As for the prison system being racially biased, the percentages speak for themselves. We have, white people have, created a gulag, a systematic way to protect our economic and political privilege. A system that was created for the purposes of public safety has been turned into an instrument of oppression, what Michelle Alexander calls “The New Jim Crow.” I can’t see how anyone can deny that.
It makes the issue of personal responsibility a tricky one, doesn’t it? People do stupid things, make poor decisions, indulge themselves, make mistakes — but they do so within a set of circumstances and choices that are decidedly different depending on your skin color and class, and the costs of those mistakes, especially for young people, are massively and indefensibly unequal.
5. Did you find a difficulty in writing Love & Fury because it is more about your children’s lives as opposed to the focus in Half the House which is more on your own childhood, your father, and your abusive baseball coach? Now, for instance, you write about your daughter and her partner, the incarcerated father of your grandchild, even while their lives develop. In what ways is it limiting or liberating to write about lives as they are unfolding, as opposed to a life, such as your father’s, that has come to closure?
In a word, yes. I told myself throughout the writing of Love & Fury that I would write as honestly and compassionately as I could, searching for understanding, and that when I was finished, the people who are portrayed would get the chance to read it before I went ahead with publication, not while I was writing it — that would have inhibited me and kept the story from finding its shape — but after I had a full draft. It certainly helped that I was writing about people I love and respect. My family members were very supportive of the work. I think that if you represent a person’s struggles honestly, with compassion for their suffering and respect for their identity, for the way they see themselves not only the way you see them, then you honor them.
I think you put your finger on something here: the story of my father’s life that I tell in Love & Fury is a done deal, so to speak. And that allowed me to begin the book with his illness and end it at his grave. So even though the other lives portrayed in the memoir, including my own, are still unfolding and have no final shape, a reader will come away with the sense that a whole story has been told. For the living there are only provisional resolutions, so I tried to have the stories of each of the people I portray, including myself, come to rest in a moment pointed forward.
This is a wonderful interview. I like that a white woman is interviewing a white man about race issues and how they influence him and everyone. This Hoffman quote is great: “It makes the issue of personal responsibility a tricky one, doesn’t it? People do stupid things, make poor decisions, indulge themselves, make mistakes — but they do so within a set of circumstances and choices that are decidedly different depending on your skin color and class, and the costs of those mistakes, especially for young people, are massively and indefensibly unequal.” Lee, I would like to see a white person interview one of your African American contributors, and an African-American interview a white person, touching on race issues. Maybe you’ve already done so and I missed it. Thanks for a wonderful interview.

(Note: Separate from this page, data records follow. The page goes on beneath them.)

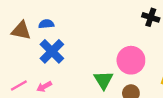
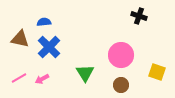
brown triangle: (21, 31) -> (20, 39), moved
green triangle: (103, 80) -> (85, 73), moved

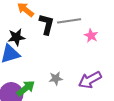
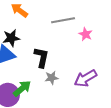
black L-shape: (47, 24) -> (41, 57), moved

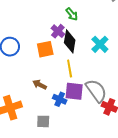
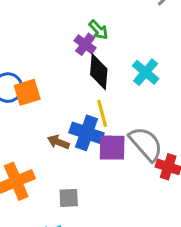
purple cross: (58, 31) -> (85, 44), moved
orange square: (45, 49) -> (27, 92), moved
blue cross: (60, 99) -> (87, 133), moved, size x1.5

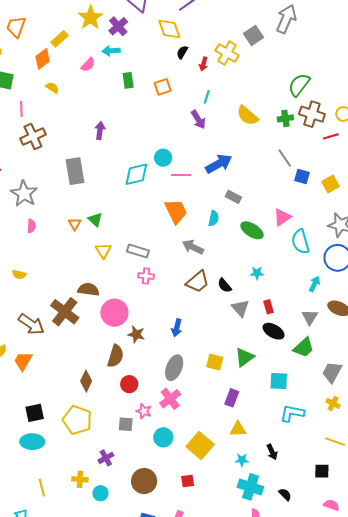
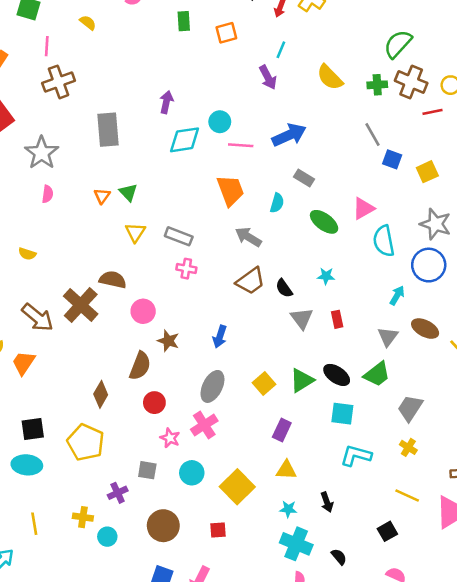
purple arrow: (100, 131) -> (166, 102), moved
pink circle: (114, 313) -> (143, 311), size x0.7
black ellipse: (274, 331) -> (337, 375), moved
yellow square: (215, 362) -> (264, 383), turned 30
gray square: (126, 424) -> (147, 470), moved
black square: (322, 471) -> (387, 531), turned -35

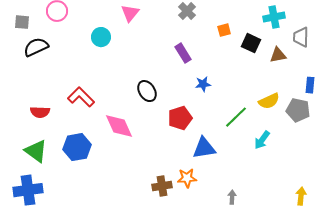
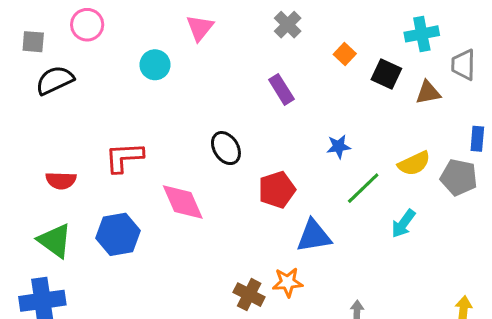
orange square: (224, 30) -> (345, 54), turned -32
blue star: (203, 84) -> (339, 147), moved
red L-shape: (81, 97) -> (124, 157), turned -48
brown cross: (162, 186) -> (249, 295), turned 36

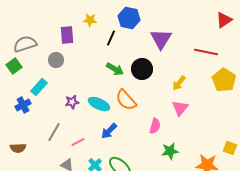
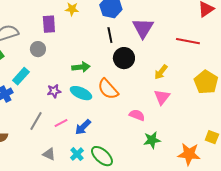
black line: (111, 38) -> (110, 35), moved, turned -35
green arrow: (115, 69) -> (81, 67), moved, turned -36
yellow pentagon: (224, 80) -> (206, 82), moved
pink semicircle: (155, 126) -> (137, 115), turned -84
blue arrow: (109, 131) -> (83, 127), moved
pink line: (78, 142) -> (61, 123), moved

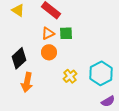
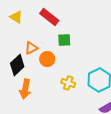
orange triangle: (48, 33) -> (31, 48), moved
yellow cross: (70, 76) -> (68, 83), turned -32

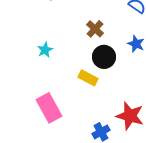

I found this interview very illuminating, not just with respect to Richard’s process but also with respect to what might be called the moral requirements of the memoir. When Richard says “I think that if you represent a person’s struggles honestly, with compassion for their suffering and respect for their identity, for the way they see themselves not only the way you see them, then you honor them.” he is answering an important question about our responsibility to those we include in our stories.